La France joue pourtant un grand rôle dans sa vie. " Seven Days in May " raconte son histoire d'amour avec Florence, plus jeune que lui de quelques dizaines d'années. Quand Chip tombe amoureux de la jeune femme, elle est enceinte et s'apprête à se marier. Sans emphase, il détaille en treize chansons cette semaine qui allait changer sa vie et trouve instantanément la formule de ce blues blanc laconique après laquelle Leonard Cohen court depuis toujours.

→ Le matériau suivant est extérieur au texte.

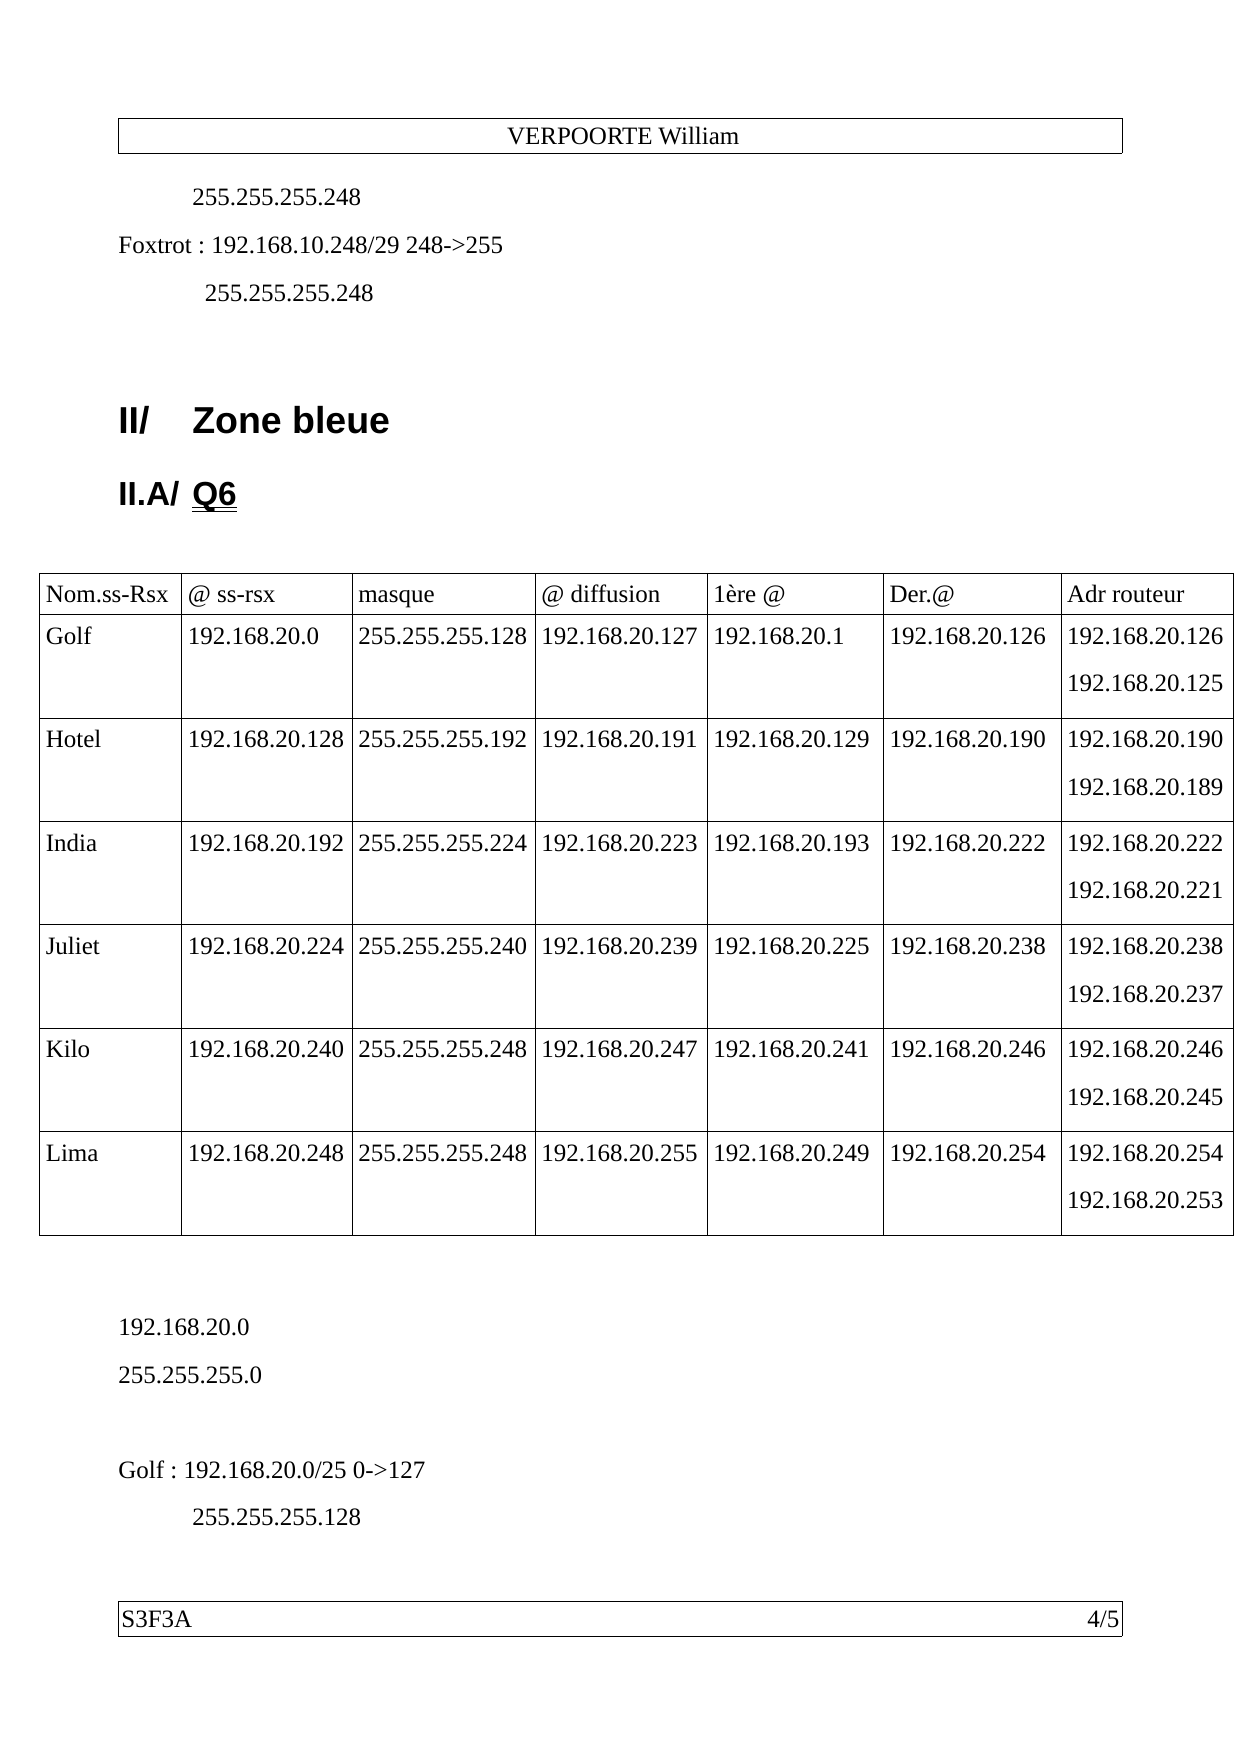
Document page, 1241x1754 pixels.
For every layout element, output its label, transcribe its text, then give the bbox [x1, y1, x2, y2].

table_cell 192.168.20.255 [536, 1132, 707, 1235]
table_cell 255.255.255.224 [353, 822, 535, 924]
table_cell 192.168.20.126 192.168.20.125 [1062, 615, 1233, 717]
table_cell 192.168.20.238 192.168.20.237 [1062, 925, 1233, 1028]
text 255.255.255.248 [118, 182, 1122, 211]
table_header Adr routeur [1062, 574, 1233, 614]
table_header masque [353, 574, 535, 614]
table_cell 192.168.20.254 [884, 1132, 1061, 1235]
text 192.168.20.0 [118, 1312, 1122, 1341]
table_cell 192.168.20.239 [536, 925, 707, 1028]
table_cell 192.168.20.129 [708, 719, 883, 821]
table_cell 255.255.255.248 [353, 1029, 535, 1131]
table_cell 192.168.20.241 [708, 1029, 883, 1131]
table_cell India [40, 822, 181, 924]
table_header @ diffusion [536, 574, 707, 614]
table_cell 192.168.20.222 [884, 822, 1061, 924]
table_cell 192.168.20.127 [536, 615, 707, 717]
table_cell 192.168.20.222 192.168.20.221 [1062, 822, 1233, 924]
table_cell 192.168.20.248 [182, 1132, 352, 1235]
table_cell 192.168.20.191 [536, 719, 707, 821]
text 255.255.255.0 [118, 1360, 1122, 1388]
table_header @ ss-rsx [182, 574, 352, 614]
table_cell 192.168.20.249 [708, 1132, 883, 1235]
table_cell 192.168.20.126 [884, 615, 1061, 717]
table_cell 192.168.20.224 [182, 925, 352, 1028]
table_cell 255.255.255.192 [353, 719, 535, 821]
subtitle Zone bleue [118, 398, 1122, 441]
table_cell 192.168.20.247 [536, 1029, 707, 1131]
table_cell 192.168.20.0 [182, 615, 352, 717]
table_cell 192.168.20.1 [708, 615, 883, 717]
text Golf : 192.168.20.0/25 0->127 [118, 1455, 1122, 1484]
table_cell 192.168.20.193 [708, 822, 883, 924]
table_cell 192.168.20.192 [182, 822, 352, 924]
table_cell 192.168.20.225 [708, 925, 883, 1028]
table_cell 192.168.20.246 [884, 1029, 1061, 1131]
text Foxtrot : 192.168.10.248/29 248->255 [118, 230, 1122, 259]
table_cell 255.255.255.240 [353, 925, 535, 1028]
subtitle Q6 [118, 474, 1122, 513]
table_cell 192.168.20.223 [536, 822, 707, 924]
table_cell 192.168.20.254 192.168.20.253 [1062, 1132, 1233, 1235]
table_cell Juliet [40, 925, 181, 1028]
table_cell 192.168.20.240 [182, 1029, 352, 1131]
text 255.255.255.128 [118, 1502, 1122, 1531]
table_cell Kilo [40, 1029, 181, 1131]
table_header 1ère @ [708, 574, 883, 614]
table_cell 255.255.255.248 [353, 1132, 535, 1235]
text 255.255.255.248 [118, 278, 1122, 306]
table_cell 192.168.20.190 192.168.20.189 [1062, 719, 1233, 821]
table_cell Golf [40, 615, 181, 717]
table_cell 255.255.255.128 [353, 615, 535, 717]
table_cell 192.168.20.238 [884, 925, 1061, 1028]
table_cell 192.168.20.246 192.168.20.245 [1062, 1029, 1233, 1131]
table_header Nom.ss-Rsx [40, 574, 181, 614]
table_header Der.@ [884, 574, 1061, 614]
table_cell Lima [40, 1132, 181, 1235]
table_cell 192.168.20.190 [884, 719, 1061, 821]
table_cell 192.168.20.128 [182, 719, 352, 821]
table_cell Hotel [40, 719, 181, 821]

Sur la musique insituable de ce cow-boy urbain, " (I Want) The Real Thing ", la chanson qui ouvre " Chip Taylor's Last Chance " (1973), donne quelques clés. C'est l'histoire d'un gamin qui revient en bus d'Atlanta, en 1953, et tombe sur un magazine de rythm'n'blues coincé sous le siège. Il comprend d'un coup que la musique, ce n'est pas seulement les chanteurs aux cheveux en brosse et le rock mou de Pat Boone. Ce que les noirs du Sud achètent par millions, ce sont les chansons égrillardes de Hank Ballard et des Midnighters. "Les blancs et les noirs ne se mélangeaient pas à l'époque. Quand j'ai entendu " Work With Me Annie ", j'ai trouvé que c'était le truc le plus cool que j'aie jamais entendu. Mais c'était trop érotique, trop chaud pour le public blanc.
Je suis devenu un freak qui écrit de la musique du Sud, presque des chansons de Memphis. "
Déçu d'Elvis. La généalogie de " Wild Thing " se fait jour sous l'éclairage noir. Un groupe d'Anglais corsetés comme les Troggs, balançant quelques mots torves et quelques notes saignantes, il n'en fallait pas plus pour dynamiter le monde du rock petit blanc. La magie de Chip Taylor ne s'arrête pourtant pas là. Passionné par Presley, il cesse de l'écouter quand Elvis abandonne la formule guitare-basse. " Quand je l'ai entendu avec une batterie, ça m'a dégoûté. " La légèreté taylorienne, cette manière de chanter sur un nuage, vient peut-être de ce refus du boom,boom qui plombe tant de disques " J'aime l'église, les choses spirituelles ", dira-t-il aussi. Gagnait-il sa vie comme joueur professionnel? "Au black-jack d'abord, puis sur les courses de chevaux. Là, j'étais imbatt-able. "
Le jour est tombé sans qu'on s'en rende compte. Avant de s'enfoncer dans la nuit écossaise, Chip Taylor lance de sa voix paresseuse: " George Strait est numéro un avec The Real Thing, la chanson autobiographique dont je vous parfais. " Il n'en dira pas plus.
Et si c'était le grand retour de Chip Taylor?